Wed. Night:  Annual Rock and Roll Reading at The Brick.


         Reading at The Museum Hotel with Bear Review, LMNL Lit, Mississippi review

         and Spring Formal. 


Thurs. Night:  Split/Lip Press Tenth Anniversary Off-Site Reading


            Mardi Gras in Exile: Louisiana Off-Site Regional Reading


Fri. Night:       University of Nebraska Omaha Reception


            Red Hen Press Thirty-Year Party with The Good Life Review

      

            Taco Bell Quarterly Literary Dance party


Sat. Night:       NOLA Crew checked what the jazz clubs of KC had to offer!

 

These are where the magic happens, people! Where the academic and professional meet the mystical. Opening night at The Brick, which is an awesome KC Bar with great NOLA Vibes, a poetry graduate from my program was hosting the Rock and Roll Reading, which I had to leave short because my NOLA friends Nikki and Michelle were hosting another reading at The Museum Bar, where also my poetry crush, C.T. Salazar, would be reading. Crazily enough, because the world is so small, there was a private party with open food and an open bar where a writer I had met through an internship recognized me, immediately put me on the guest list, and started introducing me to his crew of magical writer friends.


On Thursday, Split/Lip was hosting their wonderful off-site event, which I also had to cut short because I had a slot at my first AWP Off-Site Reading. Nikki and Michelle were hosting Mardi Gras in Exile, featuring us NOLA writers who were missing Mardi Gras back home!

Friday night held the most memorable literary event—my graduate university’s reception at The Marriott, The Red Hen Press 30th Anniversary, co-hosted by the magazine I am a poetry editor for– The Good Life Review, closing with the Taco Bell Quarterly’s dance party. It was a night of chemically enriched literary comradery and fire!

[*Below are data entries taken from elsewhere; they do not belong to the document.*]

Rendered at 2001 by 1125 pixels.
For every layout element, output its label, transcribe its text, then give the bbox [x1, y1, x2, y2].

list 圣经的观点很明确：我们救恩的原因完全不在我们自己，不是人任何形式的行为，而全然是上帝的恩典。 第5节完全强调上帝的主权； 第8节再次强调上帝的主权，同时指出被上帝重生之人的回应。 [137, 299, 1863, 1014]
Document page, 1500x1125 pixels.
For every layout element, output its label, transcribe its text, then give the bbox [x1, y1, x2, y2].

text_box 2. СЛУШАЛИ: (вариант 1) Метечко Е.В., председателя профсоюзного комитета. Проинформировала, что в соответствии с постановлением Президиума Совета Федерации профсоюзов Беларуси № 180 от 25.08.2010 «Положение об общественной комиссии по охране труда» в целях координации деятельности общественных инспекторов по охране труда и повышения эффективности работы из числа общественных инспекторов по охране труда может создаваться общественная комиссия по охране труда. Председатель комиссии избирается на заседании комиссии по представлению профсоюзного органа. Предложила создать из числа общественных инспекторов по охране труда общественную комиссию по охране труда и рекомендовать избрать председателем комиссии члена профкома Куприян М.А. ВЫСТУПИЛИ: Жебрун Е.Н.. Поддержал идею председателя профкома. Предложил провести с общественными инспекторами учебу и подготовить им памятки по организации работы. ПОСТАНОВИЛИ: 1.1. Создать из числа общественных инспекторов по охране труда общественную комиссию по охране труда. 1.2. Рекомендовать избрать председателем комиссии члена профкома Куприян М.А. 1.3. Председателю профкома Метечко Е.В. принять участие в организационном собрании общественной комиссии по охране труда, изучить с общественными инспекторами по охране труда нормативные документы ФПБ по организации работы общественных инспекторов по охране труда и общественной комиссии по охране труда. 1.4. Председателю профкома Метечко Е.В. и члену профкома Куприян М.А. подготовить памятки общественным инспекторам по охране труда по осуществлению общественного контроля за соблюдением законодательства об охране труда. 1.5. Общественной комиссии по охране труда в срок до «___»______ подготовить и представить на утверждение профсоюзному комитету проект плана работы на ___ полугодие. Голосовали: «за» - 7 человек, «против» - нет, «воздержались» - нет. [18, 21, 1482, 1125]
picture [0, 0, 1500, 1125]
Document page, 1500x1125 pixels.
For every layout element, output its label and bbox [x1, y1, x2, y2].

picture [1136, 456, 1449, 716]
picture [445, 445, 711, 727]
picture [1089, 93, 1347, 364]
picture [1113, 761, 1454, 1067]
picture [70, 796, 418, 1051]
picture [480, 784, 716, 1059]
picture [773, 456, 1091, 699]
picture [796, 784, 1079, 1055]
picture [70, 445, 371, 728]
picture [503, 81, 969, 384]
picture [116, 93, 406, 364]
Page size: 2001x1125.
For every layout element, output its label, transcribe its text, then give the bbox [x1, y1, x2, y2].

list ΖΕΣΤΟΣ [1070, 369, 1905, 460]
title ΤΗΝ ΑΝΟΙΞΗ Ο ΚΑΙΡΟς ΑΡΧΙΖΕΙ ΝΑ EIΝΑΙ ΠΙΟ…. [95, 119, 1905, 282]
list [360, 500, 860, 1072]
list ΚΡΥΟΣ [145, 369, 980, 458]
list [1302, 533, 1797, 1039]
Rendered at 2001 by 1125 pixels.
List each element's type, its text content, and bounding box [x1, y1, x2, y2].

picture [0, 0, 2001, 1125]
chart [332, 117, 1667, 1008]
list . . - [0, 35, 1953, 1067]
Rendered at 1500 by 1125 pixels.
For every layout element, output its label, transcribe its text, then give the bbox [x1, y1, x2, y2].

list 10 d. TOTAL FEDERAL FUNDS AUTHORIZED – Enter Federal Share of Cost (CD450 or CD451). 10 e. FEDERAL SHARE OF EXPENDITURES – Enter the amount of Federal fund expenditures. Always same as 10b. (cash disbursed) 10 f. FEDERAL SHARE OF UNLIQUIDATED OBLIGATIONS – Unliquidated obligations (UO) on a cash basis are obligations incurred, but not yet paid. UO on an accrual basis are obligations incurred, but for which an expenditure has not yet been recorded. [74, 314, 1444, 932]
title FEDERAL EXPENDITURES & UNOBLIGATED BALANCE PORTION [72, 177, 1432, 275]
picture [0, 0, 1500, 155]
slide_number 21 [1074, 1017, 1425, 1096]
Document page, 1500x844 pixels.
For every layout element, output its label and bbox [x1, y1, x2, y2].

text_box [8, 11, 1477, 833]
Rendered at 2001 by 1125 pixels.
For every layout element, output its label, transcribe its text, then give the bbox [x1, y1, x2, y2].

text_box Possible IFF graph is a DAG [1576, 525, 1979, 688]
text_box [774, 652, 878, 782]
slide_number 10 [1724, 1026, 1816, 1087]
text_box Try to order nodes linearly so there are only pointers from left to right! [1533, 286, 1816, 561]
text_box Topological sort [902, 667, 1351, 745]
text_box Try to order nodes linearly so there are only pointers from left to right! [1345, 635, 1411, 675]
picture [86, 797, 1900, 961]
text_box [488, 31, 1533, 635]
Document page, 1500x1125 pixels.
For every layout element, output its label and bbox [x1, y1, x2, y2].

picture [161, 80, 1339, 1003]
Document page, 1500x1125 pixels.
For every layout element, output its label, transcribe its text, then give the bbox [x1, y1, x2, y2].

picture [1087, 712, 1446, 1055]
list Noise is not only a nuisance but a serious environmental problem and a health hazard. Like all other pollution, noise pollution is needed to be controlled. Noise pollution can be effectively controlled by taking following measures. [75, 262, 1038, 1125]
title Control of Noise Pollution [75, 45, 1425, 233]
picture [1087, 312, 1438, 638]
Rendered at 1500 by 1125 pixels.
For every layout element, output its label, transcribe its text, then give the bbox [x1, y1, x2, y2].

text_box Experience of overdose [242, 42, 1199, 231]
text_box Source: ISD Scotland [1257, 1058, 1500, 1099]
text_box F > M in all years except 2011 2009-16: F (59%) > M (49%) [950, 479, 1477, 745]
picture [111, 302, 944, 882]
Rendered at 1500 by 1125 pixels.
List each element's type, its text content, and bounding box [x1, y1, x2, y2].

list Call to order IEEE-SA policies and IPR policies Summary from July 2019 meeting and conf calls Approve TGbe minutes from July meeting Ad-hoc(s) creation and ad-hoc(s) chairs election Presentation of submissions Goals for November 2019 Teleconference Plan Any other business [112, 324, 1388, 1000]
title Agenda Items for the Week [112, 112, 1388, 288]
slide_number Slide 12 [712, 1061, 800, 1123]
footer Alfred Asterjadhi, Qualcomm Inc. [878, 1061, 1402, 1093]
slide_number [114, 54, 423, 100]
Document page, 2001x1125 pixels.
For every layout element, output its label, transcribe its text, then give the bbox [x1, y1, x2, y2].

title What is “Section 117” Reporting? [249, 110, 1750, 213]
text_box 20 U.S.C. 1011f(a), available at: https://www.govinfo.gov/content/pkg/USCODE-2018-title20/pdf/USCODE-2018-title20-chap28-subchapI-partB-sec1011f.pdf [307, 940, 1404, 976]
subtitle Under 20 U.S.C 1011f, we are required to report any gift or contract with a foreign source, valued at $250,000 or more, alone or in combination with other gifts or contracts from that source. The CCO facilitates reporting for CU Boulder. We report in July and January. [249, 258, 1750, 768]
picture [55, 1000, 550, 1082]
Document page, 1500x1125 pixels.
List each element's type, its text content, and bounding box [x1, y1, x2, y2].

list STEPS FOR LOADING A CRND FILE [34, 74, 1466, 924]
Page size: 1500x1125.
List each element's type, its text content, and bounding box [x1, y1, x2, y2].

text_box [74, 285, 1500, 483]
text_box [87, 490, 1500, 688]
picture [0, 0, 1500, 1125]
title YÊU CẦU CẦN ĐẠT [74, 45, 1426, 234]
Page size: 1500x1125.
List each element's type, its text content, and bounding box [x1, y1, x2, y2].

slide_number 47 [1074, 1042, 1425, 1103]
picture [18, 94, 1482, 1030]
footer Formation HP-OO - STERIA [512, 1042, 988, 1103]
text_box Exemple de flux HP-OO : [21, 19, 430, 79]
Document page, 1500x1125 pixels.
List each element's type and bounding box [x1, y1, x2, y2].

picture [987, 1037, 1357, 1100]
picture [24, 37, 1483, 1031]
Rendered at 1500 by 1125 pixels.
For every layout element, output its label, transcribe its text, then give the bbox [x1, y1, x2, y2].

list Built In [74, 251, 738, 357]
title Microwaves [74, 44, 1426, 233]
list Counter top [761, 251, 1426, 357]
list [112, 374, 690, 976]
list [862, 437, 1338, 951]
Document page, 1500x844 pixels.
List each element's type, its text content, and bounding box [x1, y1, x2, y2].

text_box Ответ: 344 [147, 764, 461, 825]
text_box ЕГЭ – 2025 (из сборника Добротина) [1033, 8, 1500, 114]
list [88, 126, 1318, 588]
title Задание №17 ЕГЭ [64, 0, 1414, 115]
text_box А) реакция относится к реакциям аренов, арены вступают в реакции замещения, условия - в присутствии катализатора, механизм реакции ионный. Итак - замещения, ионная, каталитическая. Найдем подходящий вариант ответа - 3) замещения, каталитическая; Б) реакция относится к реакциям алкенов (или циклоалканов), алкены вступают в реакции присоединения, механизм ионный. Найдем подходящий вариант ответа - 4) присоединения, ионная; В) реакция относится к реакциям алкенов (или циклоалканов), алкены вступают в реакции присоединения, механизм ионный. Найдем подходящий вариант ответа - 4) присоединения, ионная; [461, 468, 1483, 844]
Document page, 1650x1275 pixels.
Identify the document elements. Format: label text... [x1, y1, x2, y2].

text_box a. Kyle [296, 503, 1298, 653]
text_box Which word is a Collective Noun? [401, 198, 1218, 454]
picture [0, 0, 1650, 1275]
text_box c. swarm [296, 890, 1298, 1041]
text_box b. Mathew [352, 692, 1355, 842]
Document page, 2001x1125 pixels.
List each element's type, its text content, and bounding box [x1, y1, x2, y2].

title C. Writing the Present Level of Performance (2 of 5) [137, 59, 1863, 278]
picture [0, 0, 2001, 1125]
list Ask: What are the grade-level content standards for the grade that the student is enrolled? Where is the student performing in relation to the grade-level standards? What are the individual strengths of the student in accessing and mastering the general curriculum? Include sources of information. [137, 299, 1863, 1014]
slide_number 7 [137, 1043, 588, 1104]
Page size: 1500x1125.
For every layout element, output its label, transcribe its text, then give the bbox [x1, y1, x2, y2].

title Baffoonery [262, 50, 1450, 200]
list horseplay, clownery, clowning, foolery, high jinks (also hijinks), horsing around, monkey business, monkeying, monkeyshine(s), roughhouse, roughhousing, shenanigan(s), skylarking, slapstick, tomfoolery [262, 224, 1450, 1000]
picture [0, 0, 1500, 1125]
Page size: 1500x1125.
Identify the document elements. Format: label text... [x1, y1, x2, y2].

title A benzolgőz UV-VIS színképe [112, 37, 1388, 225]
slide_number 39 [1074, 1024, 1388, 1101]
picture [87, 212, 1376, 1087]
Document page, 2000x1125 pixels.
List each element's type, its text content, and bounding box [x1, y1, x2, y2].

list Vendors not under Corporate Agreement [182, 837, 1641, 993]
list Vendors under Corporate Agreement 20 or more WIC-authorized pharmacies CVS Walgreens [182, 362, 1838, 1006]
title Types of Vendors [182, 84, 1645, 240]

4. In Closing, To AWP or Not To AWP


I’d have to say, at least give it a few run-throughs, especially once you’ve got some writing-chops under your belt. A lot of amazing creatives in the mix and so many opportunities abound! AWP 2025 will be in L.A. Hope to see you there!

 

Cid Galicia is a Mexican American poet who has been teaching in New Orleans for over the past decade. He graduated with his MFA summer 2023 through The University of Nebraska Omaha. He is a poetry editor for The Good Life Review, reader for The Kitchen Table Quarterly, and this year's FIRECRACKER Poetry Manuscript Awards. His work has appeared in The Indianapolis Review, The Watershed Review, The Elevation Review, Trestle Ties, South Broadway Press, Roi Faineant Press, The Letter Review, The Peauxdunque Review, and other journals. He was excited to attend the 2023 Summer Writing Residencies of Sundress Publications & The Kenyon Review Summer Writing Workshop.